Stent Assistance

Wide-necked and fusiform aneurysms present distinct challenges for interventional neuroradiologists and neurosurgeons, because the aneurysms can involve entire vessels or be irregular in shape. Coils might migrate after deployment, with a potential to occlude the vessel or to embolize. In these circumstances, stent-assisted coiling has proven its utility. In a study of stent-assisted endovascular coil occlusion of wide-necked saccular intracranial aneurysms, it was found that 100% of patients achieved 95% occlusion or better with the aid of a self-expanding microstent (24). The long-term durability of endovascular occlusion of wide-necked cerebral aneurysms has been improved with stent-assisted coiling, resulting in improved aneurysmal occlusion and fewer cases of parent-vessel occlusion (25,26).

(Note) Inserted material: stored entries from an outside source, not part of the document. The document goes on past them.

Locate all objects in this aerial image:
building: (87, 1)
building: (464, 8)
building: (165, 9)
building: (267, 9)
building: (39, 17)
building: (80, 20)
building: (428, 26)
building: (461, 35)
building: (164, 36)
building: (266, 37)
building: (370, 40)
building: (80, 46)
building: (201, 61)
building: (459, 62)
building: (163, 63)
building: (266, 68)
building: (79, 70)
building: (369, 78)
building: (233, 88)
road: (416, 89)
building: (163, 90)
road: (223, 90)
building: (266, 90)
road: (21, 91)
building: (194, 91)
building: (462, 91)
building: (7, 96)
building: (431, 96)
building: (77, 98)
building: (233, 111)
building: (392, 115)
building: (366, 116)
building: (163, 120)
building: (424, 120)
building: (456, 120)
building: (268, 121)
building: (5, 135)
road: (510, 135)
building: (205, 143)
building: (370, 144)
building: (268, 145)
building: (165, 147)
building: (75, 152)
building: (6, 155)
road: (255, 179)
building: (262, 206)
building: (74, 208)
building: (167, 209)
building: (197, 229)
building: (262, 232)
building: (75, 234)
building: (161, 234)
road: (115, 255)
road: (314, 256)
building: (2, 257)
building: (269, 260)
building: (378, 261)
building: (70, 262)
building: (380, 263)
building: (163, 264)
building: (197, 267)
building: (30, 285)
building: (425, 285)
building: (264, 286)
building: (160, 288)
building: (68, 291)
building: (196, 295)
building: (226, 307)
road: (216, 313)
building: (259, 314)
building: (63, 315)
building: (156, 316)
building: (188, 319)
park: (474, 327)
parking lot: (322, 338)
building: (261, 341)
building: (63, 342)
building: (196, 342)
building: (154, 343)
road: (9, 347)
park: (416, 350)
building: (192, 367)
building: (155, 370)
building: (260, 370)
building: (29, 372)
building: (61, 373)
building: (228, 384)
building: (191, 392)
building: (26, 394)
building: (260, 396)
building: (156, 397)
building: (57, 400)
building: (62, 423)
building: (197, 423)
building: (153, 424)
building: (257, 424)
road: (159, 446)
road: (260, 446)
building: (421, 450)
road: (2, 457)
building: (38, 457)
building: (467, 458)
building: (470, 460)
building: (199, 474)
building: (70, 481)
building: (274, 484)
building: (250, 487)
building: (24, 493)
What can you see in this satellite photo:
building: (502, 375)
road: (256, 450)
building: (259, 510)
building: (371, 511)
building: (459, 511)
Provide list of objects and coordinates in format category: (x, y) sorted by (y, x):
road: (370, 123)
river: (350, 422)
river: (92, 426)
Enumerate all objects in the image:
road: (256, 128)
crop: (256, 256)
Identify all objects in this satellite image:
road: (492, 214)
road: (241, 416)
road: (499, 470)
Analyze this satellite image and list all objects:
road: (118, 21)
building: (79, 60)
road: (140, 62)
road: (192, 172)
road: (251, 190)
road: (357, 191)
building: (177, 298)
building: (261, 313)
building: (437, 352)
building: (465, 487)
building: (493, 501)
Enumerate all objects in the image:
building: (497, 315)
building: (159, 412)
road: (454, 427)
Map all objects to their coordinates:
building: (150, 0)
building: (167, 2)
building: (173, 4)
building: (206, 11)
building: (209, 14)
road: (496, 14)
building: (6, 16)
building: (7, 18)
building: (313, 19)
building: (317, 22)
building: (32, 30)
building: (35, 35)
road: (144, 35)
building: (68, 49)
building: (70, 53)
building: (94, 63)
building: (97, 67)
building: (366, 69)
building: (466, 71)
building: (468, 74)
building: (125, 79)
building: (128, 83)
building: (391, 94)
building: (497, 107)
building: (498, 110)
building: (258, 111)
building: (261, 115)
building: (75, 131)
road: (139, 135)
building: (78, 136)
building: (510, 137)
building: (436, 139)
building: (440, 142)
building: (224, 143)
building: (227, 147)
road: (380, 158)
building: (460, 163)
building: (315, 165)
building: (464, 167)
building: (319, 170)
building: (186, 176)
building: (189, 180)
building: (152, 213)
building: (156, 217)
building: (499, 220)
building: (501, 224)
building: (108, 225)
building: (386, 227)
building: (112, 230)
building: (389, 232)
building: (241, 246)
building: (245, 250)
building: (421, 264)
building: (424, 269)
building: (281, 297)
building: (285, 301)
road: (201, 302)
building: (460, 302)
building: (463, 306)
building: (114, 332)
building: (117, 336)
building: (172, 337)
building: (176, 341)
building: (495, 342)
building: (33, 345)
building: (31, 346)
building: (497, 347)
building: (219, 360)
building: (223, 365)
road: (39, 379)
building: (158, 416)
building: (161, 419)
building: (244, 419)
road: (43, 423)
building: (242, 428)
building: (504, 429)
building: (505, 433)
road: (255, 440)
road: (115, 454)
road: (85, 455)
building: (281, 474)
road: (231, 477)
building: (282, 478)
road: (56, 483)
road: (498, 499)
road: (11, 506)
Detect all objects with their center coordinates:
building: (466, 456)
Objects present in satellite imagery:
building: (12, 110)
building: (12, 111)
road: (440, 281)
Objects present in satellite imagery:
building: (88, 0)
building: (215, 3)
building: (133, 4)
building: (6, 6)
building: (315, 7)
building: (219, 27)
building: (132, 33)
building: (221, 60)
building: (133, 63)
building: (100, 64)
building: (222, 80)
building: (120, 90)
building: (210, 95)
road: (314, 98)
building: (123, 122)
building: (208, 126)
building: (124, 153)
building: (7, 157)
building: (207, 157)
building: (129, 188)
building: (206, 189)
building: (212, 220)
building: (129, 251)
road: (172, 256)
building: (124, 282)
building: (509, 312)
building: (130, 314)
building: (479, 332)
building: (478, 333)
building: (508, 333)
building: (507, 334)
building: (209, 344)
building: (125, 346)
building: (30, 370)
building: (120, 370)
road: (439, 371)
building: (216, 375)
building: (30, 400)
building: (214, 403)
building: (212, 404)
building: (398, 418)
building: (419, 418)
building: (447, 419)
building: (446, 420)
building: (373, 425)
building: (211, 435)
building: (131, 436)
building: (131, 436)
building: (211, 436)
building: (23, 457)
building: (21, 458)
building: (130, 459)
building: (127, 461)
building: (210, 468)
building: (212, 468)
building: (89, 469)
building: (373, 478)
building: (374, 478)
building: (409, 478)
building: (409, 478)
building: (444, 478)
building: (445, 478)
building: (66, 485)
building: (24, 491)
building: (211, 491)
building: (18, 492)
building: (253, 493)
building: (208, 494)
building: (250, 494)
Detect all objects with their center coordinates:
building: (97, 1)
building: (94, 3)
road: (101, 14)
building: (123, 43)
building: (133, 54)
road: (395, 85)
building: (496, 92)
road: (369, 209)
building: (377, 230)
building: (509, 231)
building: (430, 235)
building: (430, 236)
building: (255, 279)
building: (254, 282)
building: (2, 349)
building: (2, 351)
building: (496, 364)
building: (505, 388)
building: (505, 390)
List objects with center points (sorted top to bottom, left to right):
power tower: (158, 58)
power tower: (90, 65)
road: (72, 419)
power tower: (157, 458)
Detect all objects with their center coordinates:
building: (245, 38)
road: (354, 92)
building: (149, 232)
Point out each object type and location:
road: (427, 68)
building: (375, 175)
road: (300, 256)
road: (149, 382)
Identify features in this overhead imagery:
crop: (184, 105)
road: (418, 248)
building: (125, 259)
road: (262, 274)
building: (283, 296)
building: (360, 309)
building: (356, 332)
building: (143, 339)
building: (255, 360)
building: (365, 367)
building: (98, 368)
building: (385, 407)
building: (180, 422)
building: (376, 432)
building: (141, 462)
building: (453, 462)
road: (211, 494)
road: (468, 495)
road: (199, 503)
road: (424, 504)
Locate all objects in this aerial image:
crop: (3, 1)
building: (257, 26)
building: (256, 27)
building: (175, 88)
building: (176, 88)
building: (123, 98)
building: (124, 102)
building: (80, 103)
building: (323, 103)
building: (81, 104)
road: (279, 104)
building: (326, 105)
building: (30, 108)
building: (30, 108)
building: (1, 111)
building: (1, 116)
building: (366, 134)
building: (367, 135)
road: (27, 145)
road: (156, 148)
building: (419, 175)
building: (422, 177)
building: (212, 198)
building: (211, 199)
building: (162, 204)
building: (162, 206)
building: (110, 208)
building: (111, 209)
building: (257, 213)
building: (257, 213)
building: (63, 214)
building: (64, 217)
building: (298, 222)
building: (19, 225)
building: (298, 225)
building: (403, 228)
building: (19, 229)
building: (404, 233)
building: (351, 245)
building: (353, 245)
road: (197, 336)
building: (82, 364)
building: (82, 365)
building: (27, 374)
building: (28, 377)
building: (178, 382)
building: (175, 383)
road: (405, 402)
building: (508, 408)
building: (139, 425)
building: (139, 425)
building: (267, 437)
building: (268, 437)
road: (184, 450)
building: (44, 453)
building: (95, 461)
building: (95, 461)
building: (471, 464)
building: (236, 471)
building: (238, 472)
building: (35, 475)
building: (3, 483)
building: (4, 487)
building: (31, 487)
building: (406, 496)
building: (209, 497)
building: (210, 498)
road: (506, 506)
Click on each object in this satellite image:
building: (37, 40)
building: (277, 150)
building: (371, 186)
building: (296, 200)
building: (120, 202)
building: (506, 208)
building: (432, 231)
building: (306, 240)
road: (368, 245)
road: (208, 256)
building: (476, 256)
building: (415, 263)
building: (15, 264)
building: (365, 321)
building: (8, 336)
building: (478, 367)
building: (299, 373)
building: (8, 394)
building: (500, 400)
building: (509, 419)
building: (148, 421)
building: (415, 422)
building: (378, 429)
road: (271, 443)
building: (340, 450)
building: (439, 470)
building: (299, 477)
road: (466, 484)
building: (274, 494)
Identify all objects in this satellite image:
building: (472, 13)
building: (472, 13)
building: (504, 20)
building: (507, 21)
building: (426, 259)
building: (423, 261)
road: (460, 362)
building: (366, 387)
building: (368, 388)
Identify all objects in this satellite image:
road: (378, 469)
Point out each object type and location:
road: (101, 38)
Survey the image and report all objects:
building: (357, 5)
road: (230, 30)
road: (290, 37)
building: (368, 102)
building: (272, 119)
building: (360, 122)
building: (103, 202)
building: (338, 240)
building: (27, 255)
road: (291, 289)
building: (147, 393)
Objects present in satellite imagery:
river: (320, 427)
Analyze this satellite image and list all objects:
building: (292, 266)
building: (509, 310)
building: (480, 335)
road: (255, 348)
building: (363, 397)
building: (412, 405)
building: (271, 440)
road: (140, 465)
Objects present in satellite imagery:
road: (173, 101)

Stent-assisted coiling has also been documented in the treatment of wide-necked bifurcation aneurysms, a finding that might have implications for the management of basilar apex and other bifurcation aneurysms (27,28). Successful coiling of a wide-necked basilar bifurcation aneurysm with the use of self-expanding stents in a Y-configuration, double-stent-assisted technique has been reported (27). Furthermore, intracranial vertebral artery dissection has been successfully treated by intravascular stent and endosaccular GDC coils, skirting the hemody-namic complications of the usual technique of balloon occlusion of the vertebral artery (VA). The stenting-coiling association option appears to preserve arterial flow and maintain selective occlusion of the aneurysmal pouch (29). A combination of endovascular stenting and coil packing holds promise as a favorable alternative for the treatment of intracranial aneurysms that are otherwise unsuitable for surgical clipping or coil embolization.

However, despite the promise of stent-assisted coiling, several potential complications must be addressed. Cases of stent malposition within large aneurysms, including dislodgement during microcatheterization, stent movement after deployment, stent movement during coiling, and vasospasm during stenting, have been reported in the literature (26,30,31). In particular, early versions of the Neuroform stent were difficult to pass through tortuous vessels and presented the risk of migration because of their softness (31). Additionally, stent deployment has been documented to result in immediate rupture of the artery (32 ).